**WORK TO BE COMPLETED:** Please state how many lines of the records hold the string "compressed", giving nothing but the number.

--- MATERIAL FOR THIS TASK Enclosed Below ---

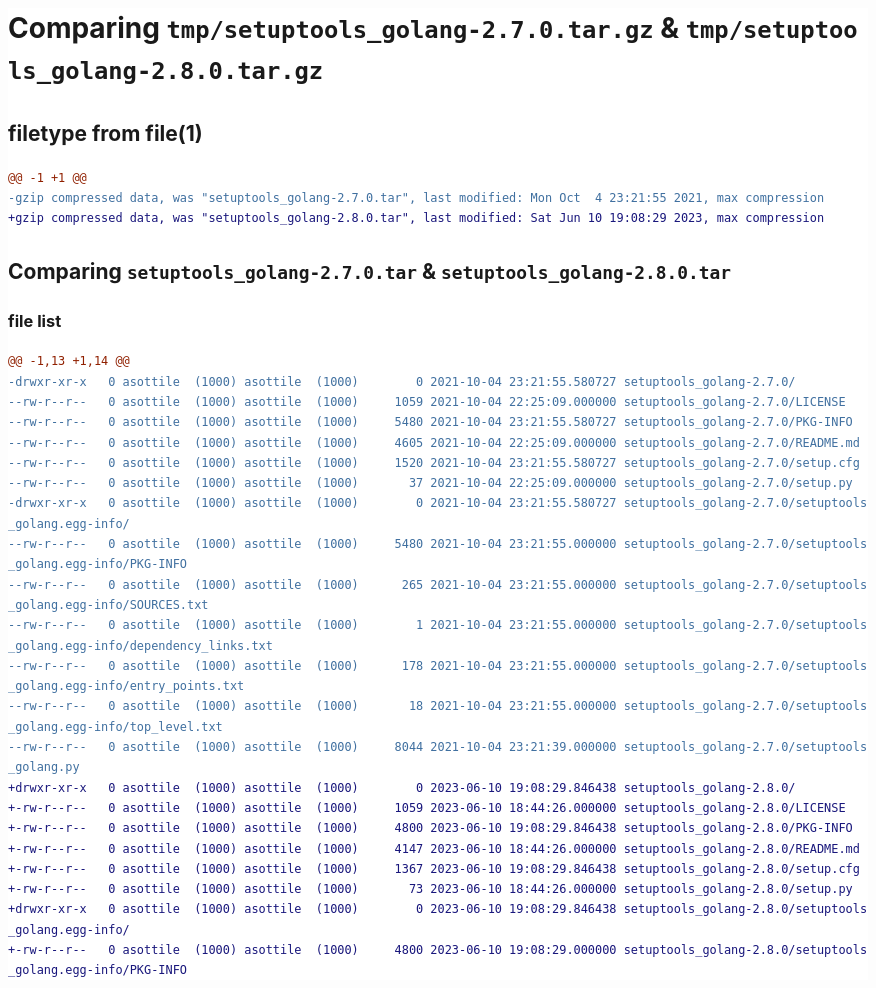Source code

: # Comparing `tmp/setuptools_golang-2.7.0.tar.gz` & `tmp/setuptools_golang-2.8.0.tar.gz`

## filetype from file(1)

```diff
@@ -1 +1 @@
-gzip compressed data, was "setuptools_golang-2.7.0.tar", last modified: Mon Oct  4 23:21:55 2021, max compression
+gzip compressed data, was "setuptools_golang-2.8.0.tar", last modified: Sat Jun 10 19:08:29 2023, max compression
```

## Comparing `setuptools_golang-2.7.0.tar` & `setuptools_golang-2.8.0.tar`

### file list

```diff
@@ -1,13 +1,14 @@
-drwxr-xr-x   0 asottile  (1000) asottile  (1000)        0 2021-10-04 23:21:55.580727 setuptools_golang-2.7.0/
--rw-r--r--   0 asottile  (1000) asottile  (1000)     1059 2021-10-04 22:25:09.000000 setuptools_golang-2.7.0/LICENSE
--rw-r--r--   0 asottile  (1000) asottile  (1000)     5480 2021-10-04 23:21:55.580727 setuptools_golang-2.7.0/PKG-INFO
--rw-r--r--   0 asottile  (1000) asottile  (1000)     4605 2021-10-04 22:25:09.000000 setuptools_golang-2.7.0/README.md
--rw-r--r--   0 asottile  (1000) asottile  (1000)     1520 2021-10-04 23:21:55.580727 setuptools_golang-2.7.0/setup.cfg
--rw-r--r--   0 asottile  (1000) asottile  (1000)       37 2021-10-04 22:25:09.000000 setuptools_golang-2.7.0/setup.py
-drwxr-xr-x   0 asottile  (1000) asottile  (1000)        0 2021-10-04 23:21:55.580727 setuptools_golang-2.7.0/setuptools_golang.egg-info/
--rw-r--r--   0 asottile  (1000) asottile  (1000)     5480 2021-10-04 23:21:55.000000 setuptools_golang-2.7.0/setuptools_golang.egg-info/PKG-INFO
--rw-r--r--   0 asottile  (1000) asottile  (1000)      265 2021-10-04 23:21:55.000000 setuptools_golang-2.7.0/setuptools_golang.egg-info/SOURCES.txt
--rw-r--r--   0 asottile  (1000) asottile  (1000)        1 2021-10-04 23:21:55.000000 setuptools_golang-2.7.0/setuptools_golang.egg-info/dependency_links.txt
--rw-r--r--   0 asottile  (1000) asottile  (1000)      178 2021-10-04 23:21:55.000000 setuptools_golang-2.7.0/setuptools_golang.egg-info/entry_points.txt
--rw-r--r--   0 asottile  (1000) asottile  (1000)       18 2021-10-04 23:21:55.000000 setuptools_golang-2.7.0/setuptools_golang.egg-info/top_level.txt
--rw-r--r--   0 asottile  (1000) asottile  (1000)     8044 2021-10-04 23:21:39.000000 setuptools_golang-2.7.0/setuptools_golang.py
+drwxr-xr-x   0 asottile  (1000) asottile  (1000)        0 2023-06-10 19:08:29.846438 setuptools_golang-2.8.0/
+-rw-r--r--   0 asottile  (1000) asottile  (1000)     1059 2023-06-10 18:44:26.000000 setuptools_golang-2.8.0/LICENSE
+-rw-r--r--   0 asottile  (1000) asottile  (1000)     4800 2023-06-10 19:08:29.846438 setuptools_golang-2.8.0/PKG-INFO
+-rw-r--r--   0 asottile  (1000) asottile  (1000)     4147 2023-06-10 18:44:26.000000 setuptools_golang-2.8.0/README.md
+-rw-r--r--   0 asottile  (1000) asottile  (1000)     1367 2023-06-10 19:08:29.846438 setuptools_golang-2.8.0/setup.cfg
+-rw-r--r--   0 asottile  (1000) asottile  (1000)       73 2023-06-10 18:44:26.000000 setuptools_golang-2.8.0/setup.py
+drwxr-xr-x   0 asottile  (1000) asottile  (1000)        0 2023-06-10 19:08:29.846438 setuptools_golang-2.8.0/setuptools_golang.egg-info/
+-rw-r--r--   0 asottile  (1000) asottile  (1000)     4800 2023-06-10 19:08:29.000000 setuptools_golang-2.8.0/setuptools_golang.egg-info/PKG-INFO
```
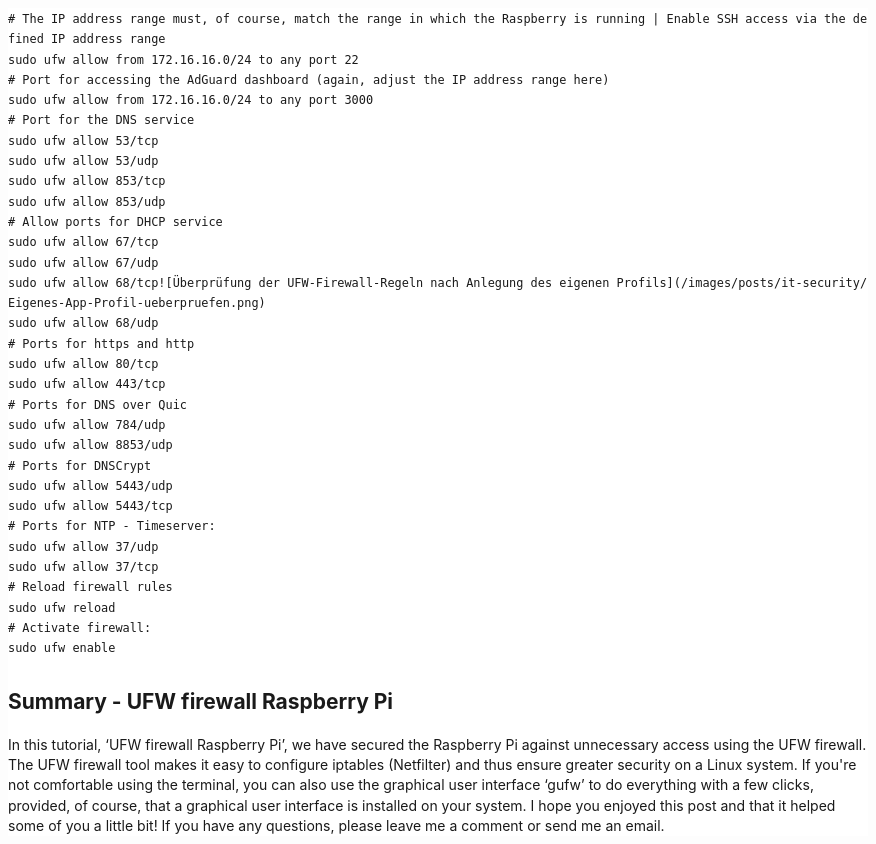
 ```shell
# The IP address range must, of course, match the range in which the Raspberry is running | Enable SSH access via the defined IP address range
sudo ufw allow from 172.16.16.0/24 to any port 22
# Port for accessing the AdGuard dashboard (again, adjust the IP address range here)
sudo ufw allow from 172.16.16.0/24 to any port 3000
# Port for the DNS service
sudo ufw allow 53/tcp
sudo ufw allow 53/udp
sudo ufw allow 853/tcp
sudo ufw allow 853/udp
# Allow ports for DHCP service
sudo ufw allow 67/tcp
sudo ufw allow 67/udp
sudo ufw allow 68/tcp![Überprüfung der UFW-Firewall-Regeln nach Anlegung des eigenen Profils](/images/posts/it-security/Eigenes-App-Profil-ueberpruefen.png)
sudo ufw allow 68/udp
# Ports for https and http
sudo ufw allow 80/tcp
sudo ufw allow 443/tcp
# Ports for DNS over Quic
sudo ufw allow 784/udp
sudo ufw allow 8853/udp
# Ports for DNSCrypt
sudo ufw allow 5443/udp
sudo ufw allow 5443/tcp
# Ports for NTP - Timeserver:
sudo ufw allow 37/udp
sudo ufw allow 37/tcp
# Reload firewall rules
sudo ufw reload
# Activate firewall:
sudo ufw enable
```
## Summary - UFW firewall Raspberry Pi
In this tutorial, ‘UFW firewall Raspberry Pi’, we have secured the Raspberry Pi against unnecessary access using the UFW firewall.
The UFW firewall tool makes it easy to configure iptables (Netfilter) and thus ensure greater security on a Linux system.
If you're not comfortable using the terminal, you can also use the graphical user interface ‘gufw’ to do everything with a few clicks, provided, of course, that a graphical user interface is installed on your system.
I hope you enjoyed this post and that it helped some of you a little bit!
If you have any questions, please leave me a comment or send me an email.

--- End of Enclosed MATERIAL FOR THIS TASK ---

**ANSWER FOR THIS EXERCISE:** 2